ROS Resources: Documentation | Support | Discussion Forum | Service Status | Q&A

Proposal - New Computer Vision Message Standards

No problem @Loy, it’s just that I have a specific use case in mind. It is as follows:
Local features (a point and a descriptor -> SIFT/SURF etc) are one of the basic component of CP and is used for geometry algos as well as for appearance-based algos. In feature-based Visual-SLAM (e.g. ORB-SLAM) you rely on feature both for the poses estimation (geometry) and place recognition (appearance). Those two tasks can be executed in parallel threads. Assuming you are using the same features for both tasks one could communicate a Features.msg (or such) to the other.
It is something (a Features.msg) I have been hackily doing here and there, feeding different classifiers - different processes for that matter.
I am just wondering here if a standardized way of moving such objects around would not make sense ?

ps : To be fair local features are also used from other sensor readings (e.g. laser scan, point cloud) so my question my be a little out of the scope of this thread.

1 Like

Thanks for the awesome feedback, everyone! I’ll try to address everything that was brought up.

# Objective 1:
Answer these questions about the forum thread, one line each:
(a) Which feature-based Visual-SLAM system does the post give as an example?
(b) What two tasks does feature-based Visual-SLAM rely on features for?
(c) What other sensor readings does the postscript say local features are also taken from?
# Objective 2:
Name every ROS resource listed in the opening line of the forum thread.
# Objective 3:
Retype the forum thread from "I am just wondering" to "of this thread.".

# Supplied information:
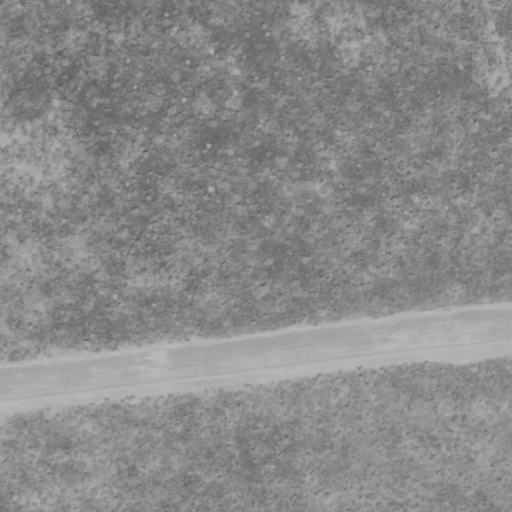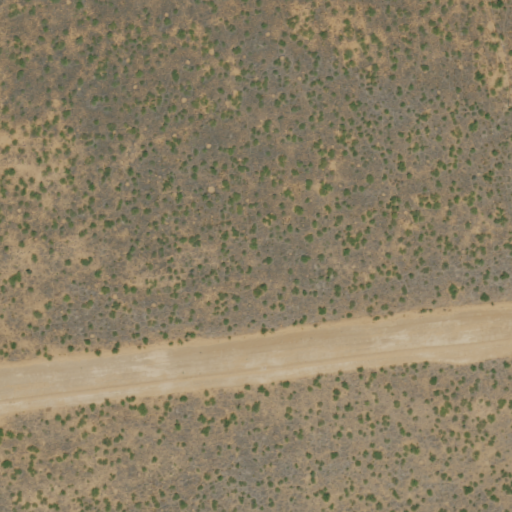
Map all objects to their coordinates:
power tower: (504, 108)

--

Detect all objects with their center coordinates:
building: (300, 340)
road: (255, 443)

...

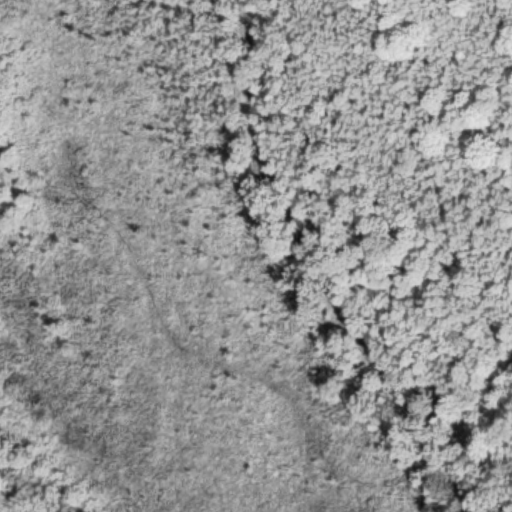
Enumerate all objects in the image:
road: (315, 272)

# Exercise result 1:
(a) ORB-SLAM.
(b) Pose estimation (geometry) and place recognition (appearance).
(c) Laser scans and point clouds.

# Exercise result 2:
Documentation, Support, Discussion Forum, Service Status, Q&A

# Exercise result 3:
I am just wondering here if a standardized way of moving such objects around would not make sense ?

ps : To be fair local features are also used from other sensor readings (e.g. laser scan, point cloud) so my question my be a little out of the scope of this thread.